This post is not going to be about SQL Server. I have been reading recently more and more about “Big Data” – very catchy term that describes untamed increase of the data that mankind is producing each day and the struggle to capture the meaning of these data. Ten years ago, and perhaps even three years ago this need was not so recognized. Increasing number of smartphones and discernable trend of mainstream Internet traffic moving to the smartphone generated one means that there is bigger and bigger stream of information that has to be stored, transformed, analysed and perhaps monetized. The nature of this traffic makes if very difficult to wrap it into boundaries of relational database engines.
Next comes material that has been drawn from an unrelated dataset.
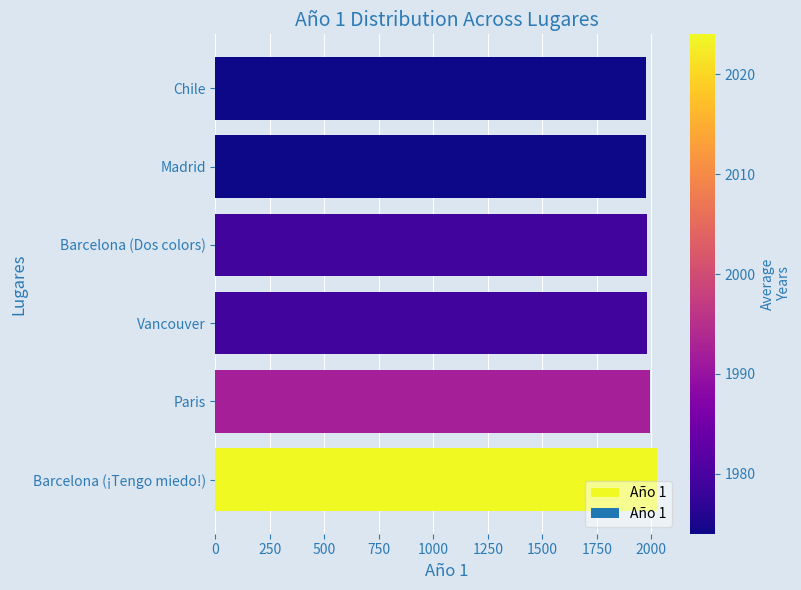

What is the sum of all values?

11922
The amount of data makes it near to impossible to process them in relational databases within reasonable time. This is where ‘cloud’ technologies come to play.
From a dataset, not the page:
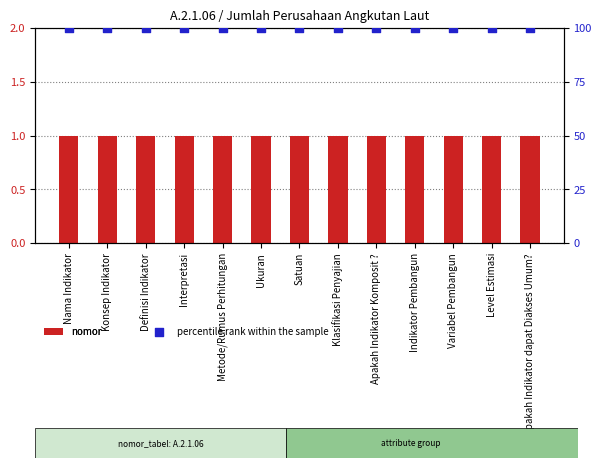

At how many categories does at least one series exceed 96?

13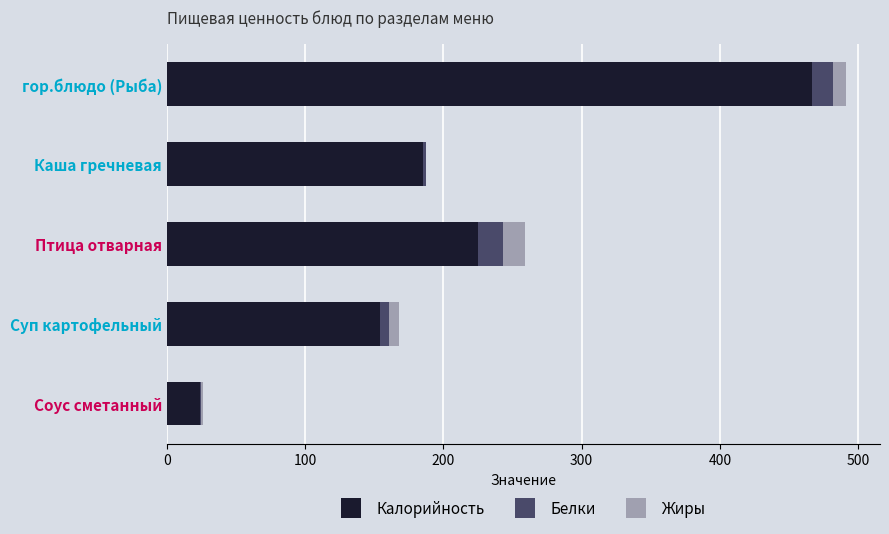

True or false: Калорийность has a value of 274.6 at Каша гречневая.

False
I just read a good article about the growing pains of Hadoop, which became one of the leading players on distributed processing arena within last year or two. Toby Baer concludes in it that lack of enterprise ready toolsets hinders Hadoop’s apprehension in the enterprise world. While this is true, something else drew my attention. According to the article there are already about half of a dozen of commercially supported distributions of Hadoop. For me, who has not been involved into intricacies of open-source world, this is quite interesting observation. On one hand, it is good that there is competition as it is beneficial in the end to the customer. On the other hand, the customer is faced with difficulty of choosing the right distribution. In future, when Hadoop distributions fork even more, this choice will be even harder. The distributions will have overlapping sets of features, yet will be quite incompatible with each other. I suppose it will take a few years until leaders emerge and the market will begin to resemble what we see in Linux world. There are myriads of distributions, but only few are acknowledged by the industry as enterprise standard. Others are honed by bearded individuals with too much time to spend.
In any way, the third fact I can’t help but notice about the proliferation of distributions of Hadoop is that IT professionals will have jobs.